Konica Minolta the leader in measuring color
Published

Tooling: The Lowdown on Guided Ejection Systems

  When, where, how and why to use them.  

Share

When you install guide pins and guide bushings within the ejector housing, it is called a guided ejection system. Guided ejection systems greatly increase the longevity of a mold—but they also increase the cost. So, when are they needed and when are they not?

In order to answer that question, we need to define what benefits a guided ejection system provides. The short answer is that they support, guide and align the ejector plates, which in turn supports, aligns and guides the return pins, ejector pins, sleeves, blades, lifters, and any other connected component.

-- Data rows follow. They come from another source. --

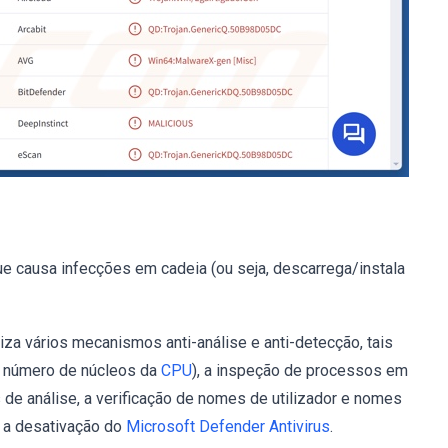
e causa infecções em cadeia (ou seja, descarrega/instala
iza vários mecanismos anti-análise e anti-detecção, tais
, número de núcleos da
CPU
), a inspeção de processos em
de análise, a verificação de nomes de utilizador e nomes
e a desativação do
Microsoft Defender Antivirus
.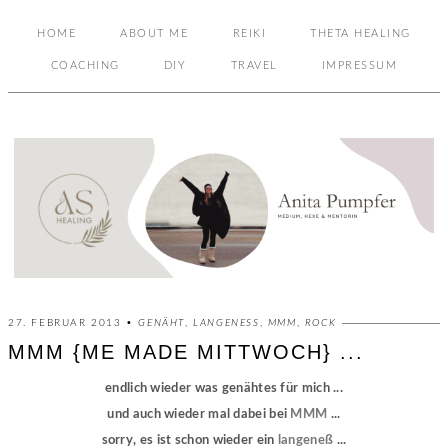
HOME
ABOUT ME
REIKI
THETA HEALING
COACHING
DIY
TRAVEL
IMPRESSUM
27. FEBRUAR 2013 •
GENÄHT
,
LANGENESS
,
MMM
,
ROCK
MMM {ME MADE MITTWOCH} ...
endlich wieder was genähtes für mich ...
und auch wieder mal dabei bei
MMM
...
sorry, es ist schon wieder ein
langeneß
...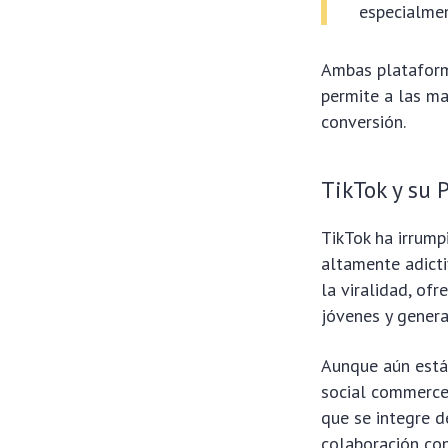
especialme
Ambas plataform
permite a las ma
conversión.
TikTok y su
TikTok ha irrum
altamente adicti
la viralidad, of
jóvenes y genera
Aunque aún está 
social commerce 
que se integre de
colaboración con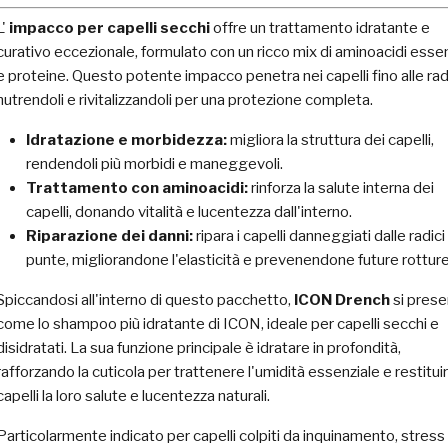
L'
impacco per capelli secchi
offre un trattamento idratante e
curativo eccezionale, formulato con un ricco mix di aminoacidi essen
e proteine. Questo potente impacco penetra nei capelli fino alle radi
nutrendoli e rivitalizzandoli per una protezione completa.
Idratazione e morbidezza:
migliora la struttura dei capelli,
rendendoli più morbidi e maneggevoli.
Trattamento con aminoacidi:
rinforza la salute interna dei
capelli, donando vitalità e lucentezza dall'interno.
Riparazione dei danni:
ripara i capelli danneggiati dalle radici 
punte, migliorandone l'elasticità e prevenendone future rotture
Spiccandosi all'interno di questo pacchetto,
ICON Drench
si prese
come lo shampoo più idratante di ICON, ideale per capelli secchi e
disidratati. La sua funzione principale è idratare in profondità,
rafforzando la cuticola per trattenere l'umidità essenziale e restituir
capelli la loro salute e lucentezza naturali.
Particolarmente indicato per capelli colpiti da inquinamento, stress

A guided ejection system prevents gravity from transferring the weight of the ejector plates onto the connected mold components. That is the support function of the system. They will also help prevent the ejector plates from cocking and binding, which is often caused by the machine ejector rods not being the exact same length, or an off-center ejection pattern (as a result of an off-center sprue bushing), or a non-symmetrical ejector pin layout (more ejector pins on one side of the mold than the other). That is the guidance function of the system. Most importantly, they ensure that the ejector pins, sleeves, blades, etc. are in the proper location and will move forward and backwards perfectly parallel with the centerline of the mold. That is the alignment function of the system.

Guided ejection systems increase the longevity of a mold.

To help better understand the mechanics of something, I was taught to think in terms of extremes. With that in mind, the ejector plate and ejector retainer plate in a standard 35-1/2 in. × 23-3/4 in. mold base has a combined weight of 350 lb. Without a guided ejection system, that 350 lb is supported by the components connected to the ejector plates. This will cause the ejector pin through holes in the cavity to elongate, which will create “down-flash” on the molded parts. It will also increase the odds of the components galling, seizing, buckling, and prematurely wearing. Bottom line: a guided ejection system helps prevent rejected parts, downtime and mold repair costs.

So, the answer to when a mold should have a guided ejection system is based on four primary factors: 1) the desired lifespan of the mold (in cycles); 2) the weight of the ejector plates; 3) the quantity and complexity of the ejection components; and 4) the hardness of the core inserts. I have seen many unguided aluminum molds have ejection and flash issues in a very short period of time. I don’t know if the lifespan of the mold was projected to be fairly short, or if the driving factor was to keep the mold cost low. Regardless of the reason, flash and wear problems started to occur around 25,000 cycles.

Some moldmakers believe that the return pins adequately support the ejector plates. That belief is almost always incorrect. If you have ever been on a seesaw, you know about mechanical advantage. The forces are even on both ends when the pivot point is in the center of the seesaw. But the closer the pivot point moves towards one of the ends—making its length shorter, the more mechanical advantage is achieved by the longer length on the opposite side.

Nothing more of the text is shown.